»»

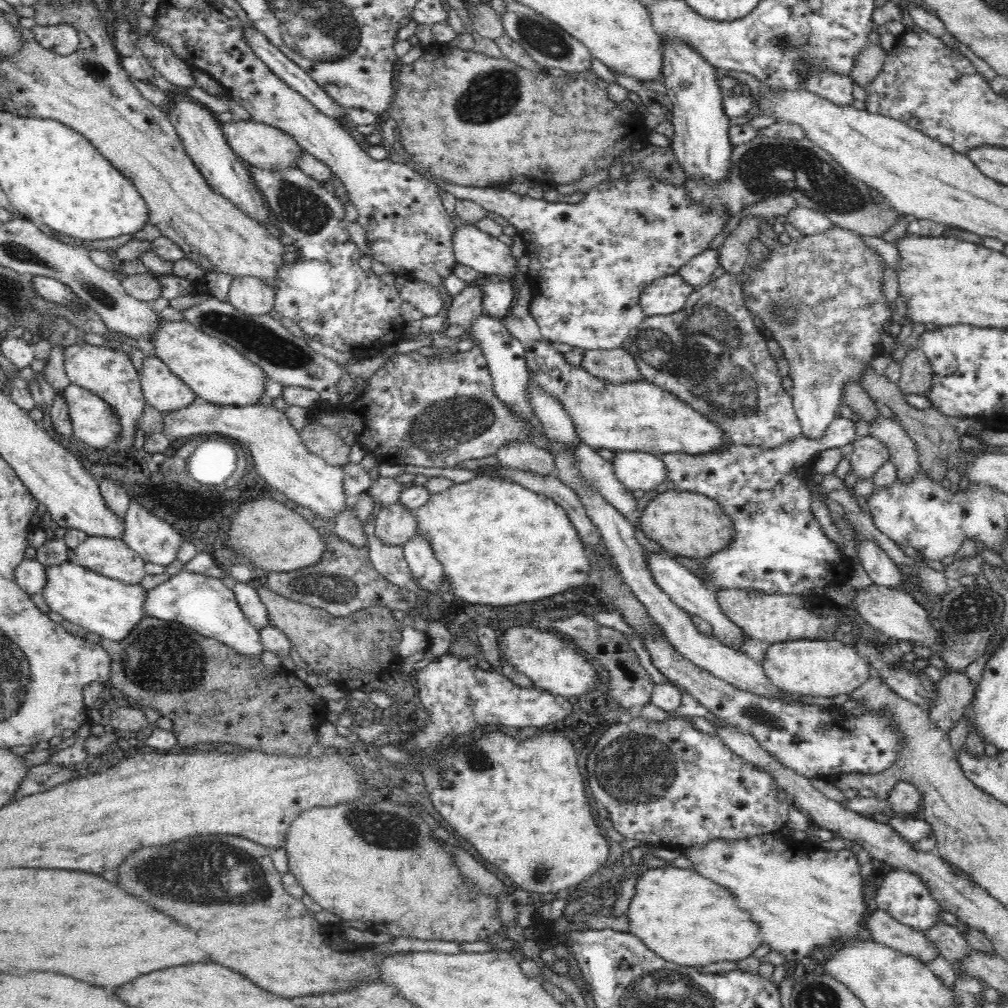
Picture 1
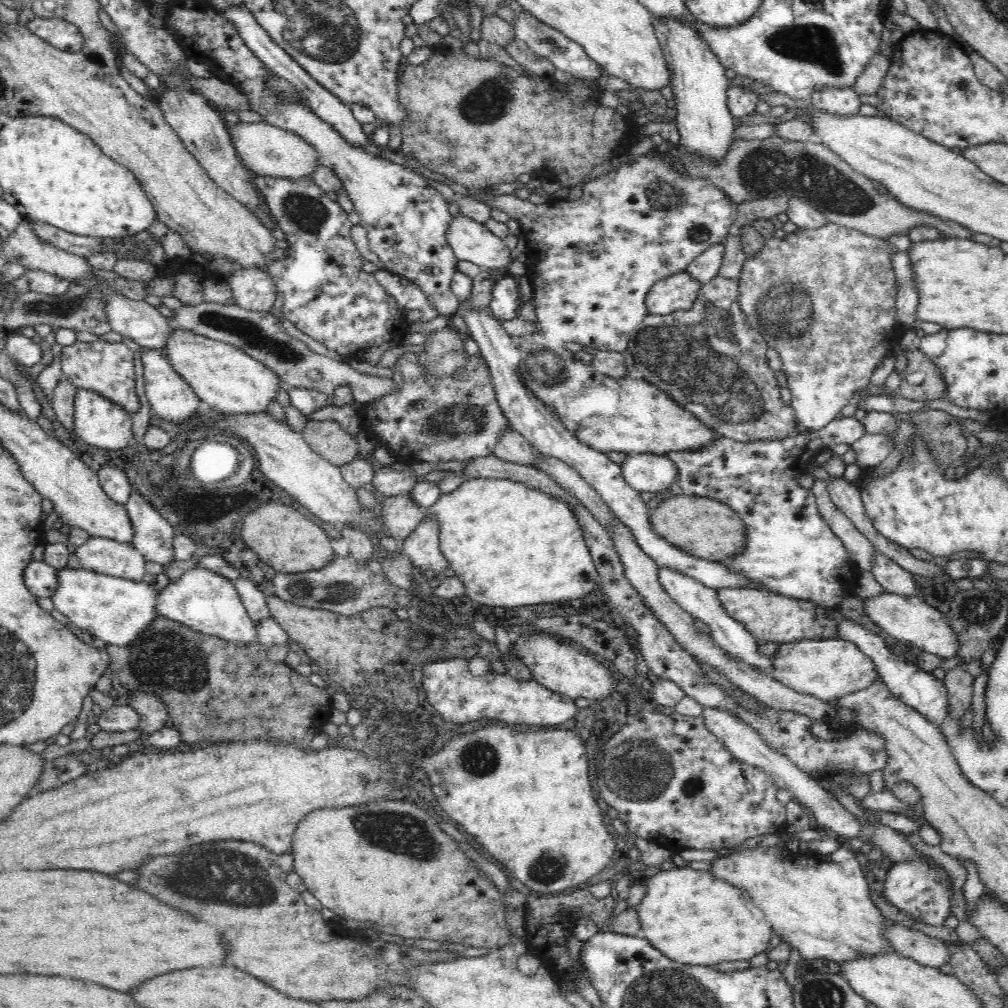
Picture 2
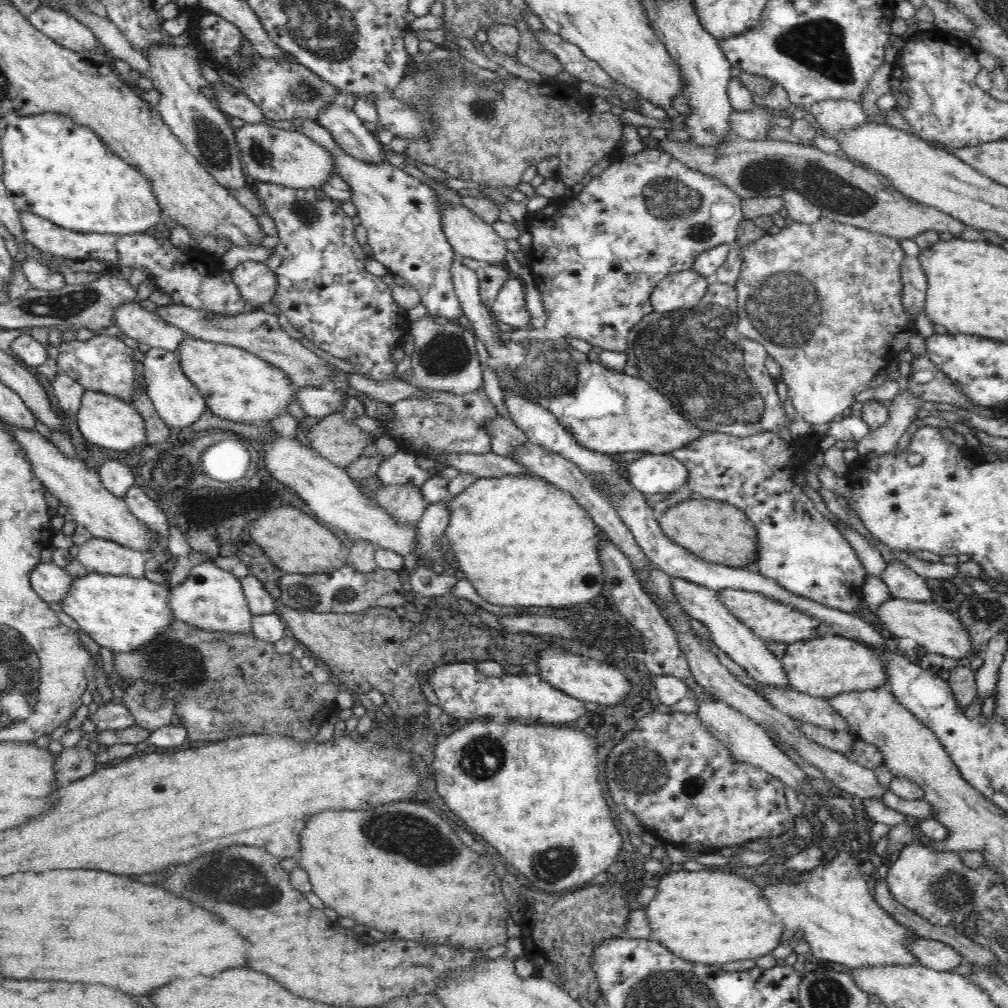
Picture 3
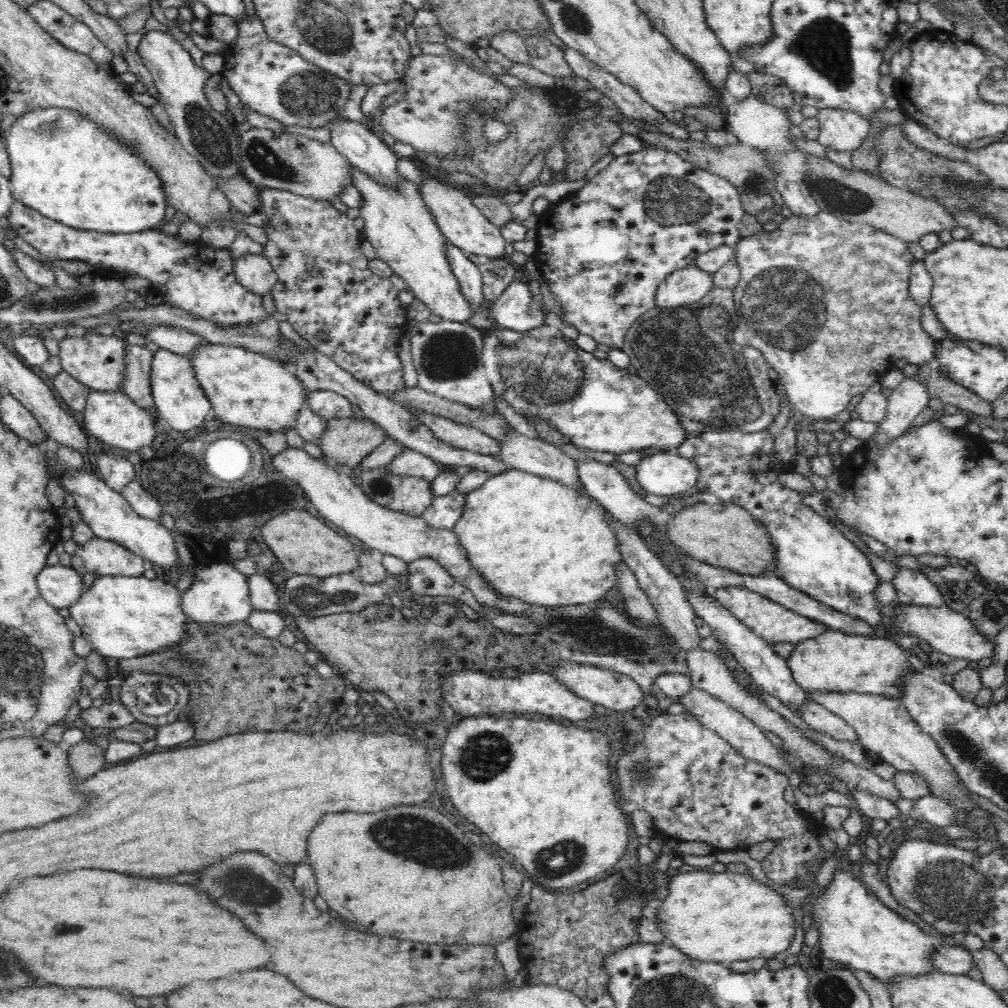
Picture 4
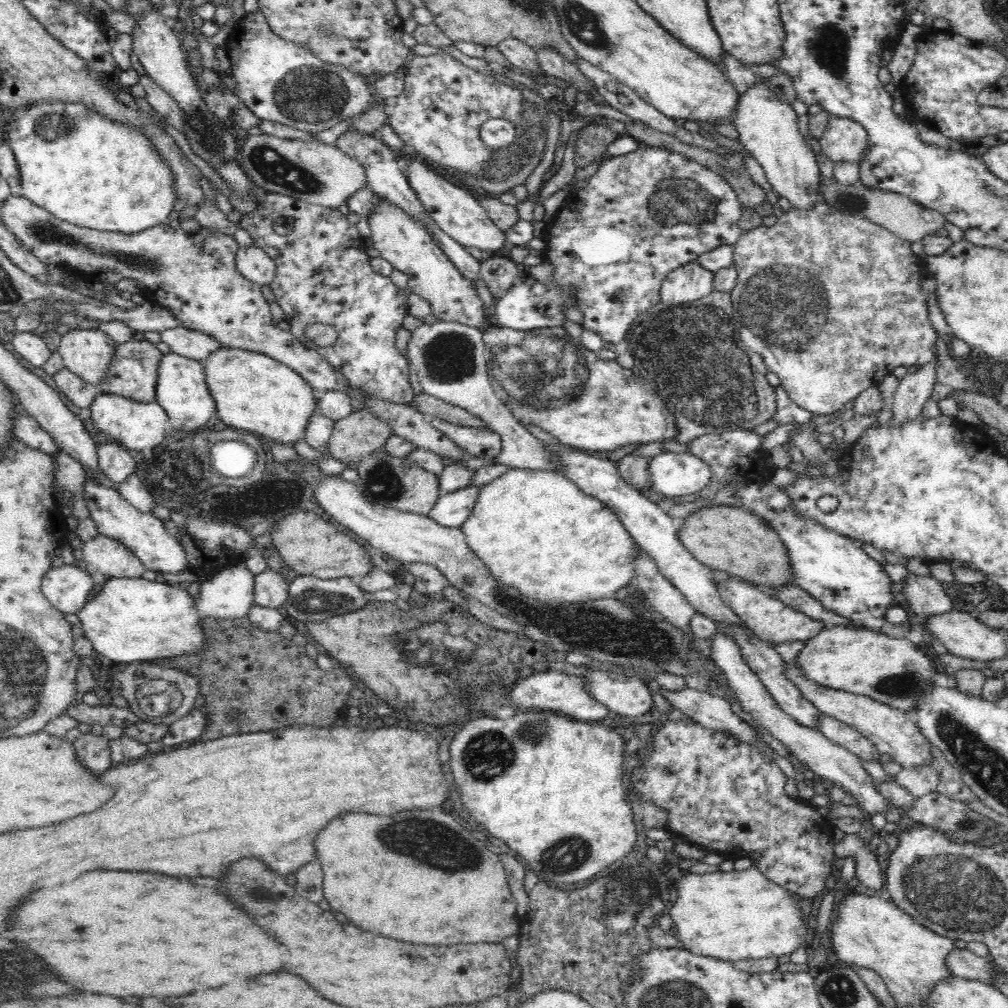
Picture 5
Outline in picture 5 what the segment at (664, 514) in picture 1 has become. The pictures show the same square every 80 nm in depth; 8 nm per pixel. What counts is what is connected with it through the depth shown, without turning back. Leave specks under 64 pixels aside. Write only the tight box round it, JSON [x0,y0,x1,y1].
[677,505,793,589]

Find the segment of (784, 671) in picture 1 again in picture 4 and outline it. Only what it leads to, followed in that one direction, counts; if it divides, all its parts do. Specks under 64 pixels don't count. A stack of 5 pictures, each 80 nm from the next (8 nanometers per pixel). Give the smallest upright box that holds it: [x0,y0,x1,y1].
[787,630,913,699]

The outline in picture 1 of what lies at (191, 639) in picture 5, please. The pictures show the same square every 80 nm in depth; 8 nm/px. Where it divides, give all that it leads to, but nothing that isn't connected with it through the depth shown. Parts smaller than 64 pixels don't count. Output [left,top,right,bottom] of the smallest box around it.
[36,561,146,641]

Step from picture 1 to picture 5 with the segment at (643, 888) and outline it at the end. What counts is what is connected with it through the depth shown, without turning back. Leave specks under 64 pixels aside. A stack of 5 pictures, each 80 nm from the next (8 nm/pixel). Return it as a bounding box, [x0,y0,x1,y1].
[658,867,808,960]

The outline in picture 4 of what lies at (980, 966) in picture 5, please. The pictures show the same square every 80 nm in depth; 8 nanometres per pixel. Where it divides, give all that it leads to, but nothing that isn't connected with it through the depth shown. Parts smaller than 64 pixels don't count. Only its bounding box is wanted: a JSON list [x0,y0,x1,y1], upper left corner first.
[931,942,975,977]

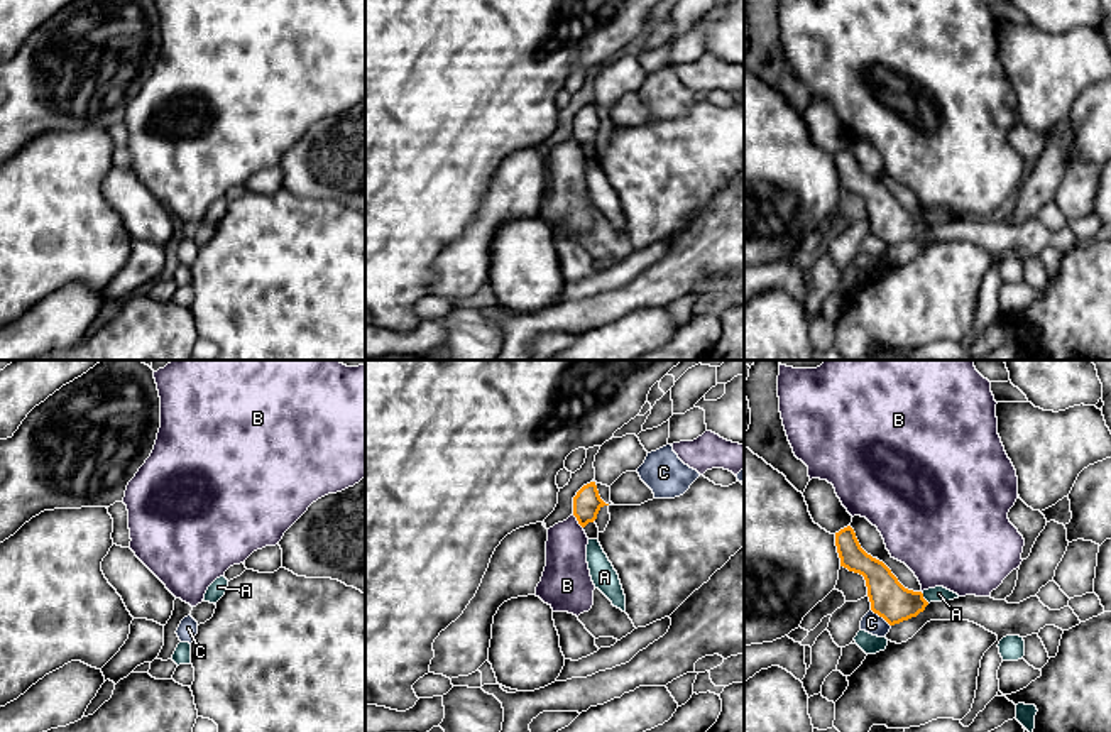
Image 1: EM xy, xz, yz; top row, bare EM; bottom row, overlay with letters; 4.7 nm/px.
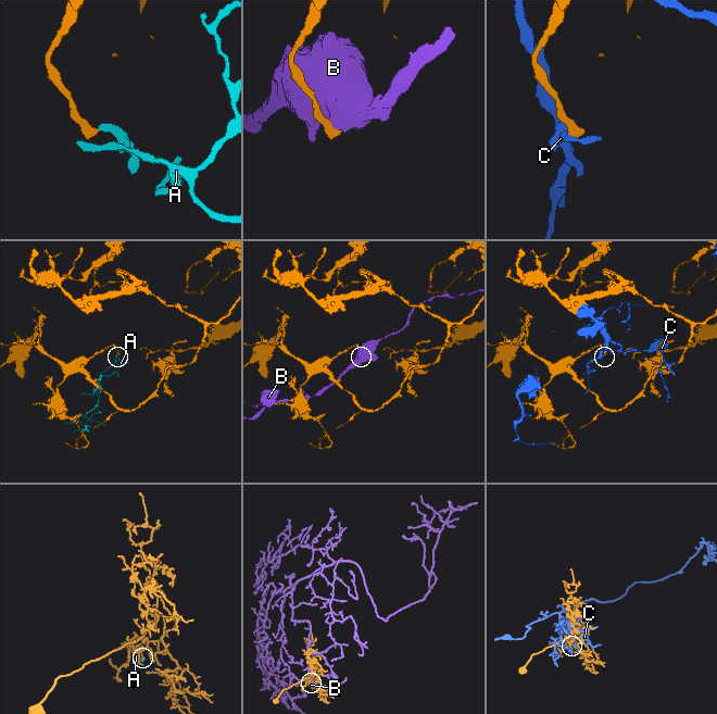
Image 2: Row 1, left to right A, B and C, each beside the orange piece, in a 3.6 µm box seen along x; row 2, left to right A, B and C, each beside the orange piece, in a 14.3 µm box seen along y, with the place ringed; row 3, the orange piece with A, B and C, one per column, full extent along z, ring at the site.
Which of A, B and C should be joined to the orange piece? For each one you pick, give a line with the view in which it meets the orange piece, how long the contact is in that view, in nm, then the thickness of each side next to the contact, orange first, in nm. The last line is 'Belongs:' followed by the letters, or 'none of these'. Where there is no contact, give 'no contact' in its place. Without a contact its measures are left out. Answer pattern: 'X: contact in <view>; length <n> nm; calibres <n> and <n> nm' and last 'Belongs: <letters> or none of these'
Belongs: none of these

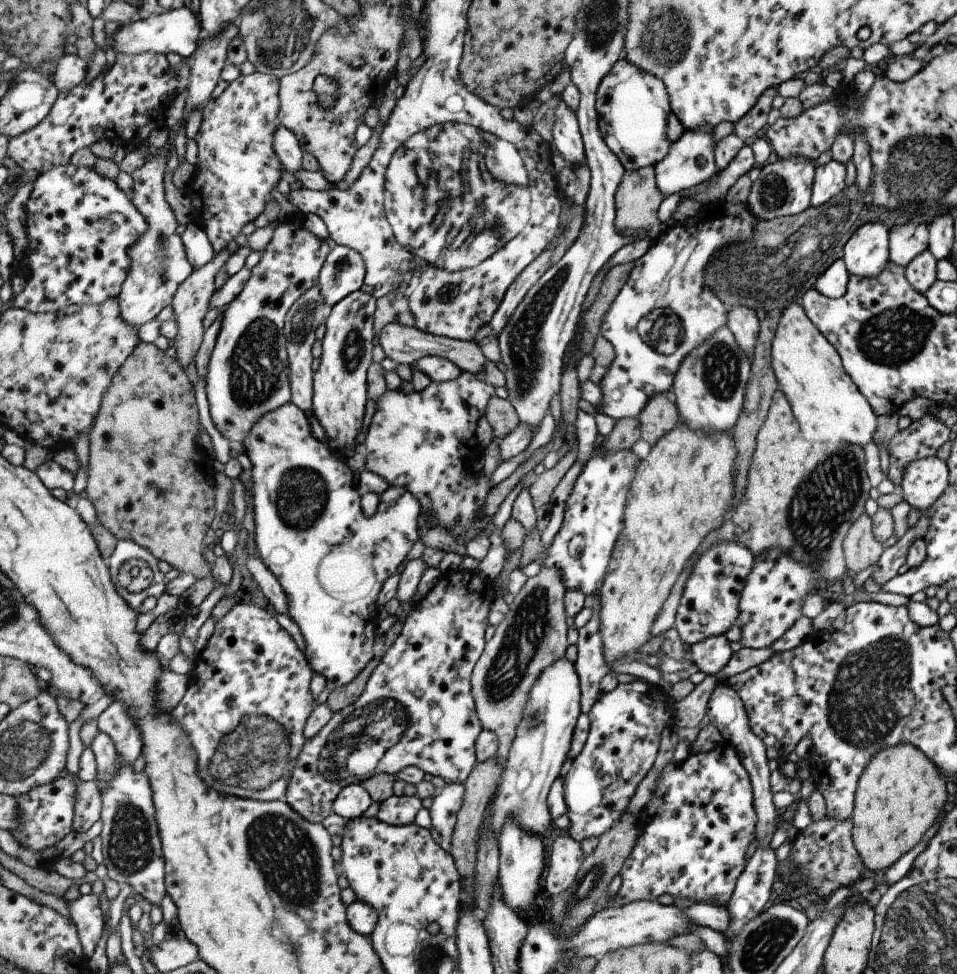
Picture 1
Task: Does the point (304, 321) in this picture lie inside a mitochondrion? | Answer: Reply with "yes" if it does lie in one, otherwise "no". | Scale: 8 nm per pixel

««

● **YOUR GOAL**:
All that is wanted is the run of lines from the start of the material through the line that holds "Image 1: EM", retyped exactly, with no pictures.

● **RESULT FOR THIS EXERCISE**:
Picture 1
Picture 2
Picture 3
Picture 4
Picture 5
Outline in picture 5 what the segment at (664, 514) in picture 1 has become. The pictures show the same square every 80 nm in depth; 8 nm per pixel. What counts is what is connected with it through the depth shown, without turning back. Leave specks under 64 pixels aside. Write only the tight box round it, JSON [x0,y0,x1,y1].
[677,505,793,589]

Find the segment of (784, 671) in picture 1 again in picture 4 and outline it. Only what it leads to, followed in that one direction, counts; if it divides, all its parts do. Specks under 64 pixels don't count. A stack of 5 pictures, each 80 nm from the next (8 nanometers per pixel). Give the smallest upright box that holds it: [x0,y0,x1,y1].
[787,630,913,699]

The outline in picture 1 of what lies at (191, 639) in picture 5, please. The pictures show the same square every 80 nm in depth; 8 nm/px. Where it divides, give all that it leads to, but nothing that isn't connected with it through the depth shown. Parts smaller than 64 pixels don't count. Output [left,top,right,bottom] of the smallest box around it.
[36,561,146,641]

Step from picture 1 to picture 5 with the segment at (643, 888) and outline it at the end. What counts is what is connected with it through the depth shown, without turning back. Leave specks under 64 pixels aside. A stack of 5 pictures, each 80 nm from the next (8 nm/pixel). Return it as a bounding box, [x0,y0,x1,y1].
[658,867,808,960]

The outline in picture 4 of what lies at (980, 966) in picture 5, please. The pictures show the same square every 80 nm in depth; 8 nanometres per pixel. Where it divides, give all that it leads to, but nothing that isn't connected with it through the depth shown. Parts smaller than 64 pixels don't count. Only its bounding box is wanted: a JSON list [x0,y0,x1,y1], upper left corner first.
[931,942,975,977]

Image 1: EM xy, xz, yz; top row, bare EM; bottom row, overlay with letters; 4.7 nm/px.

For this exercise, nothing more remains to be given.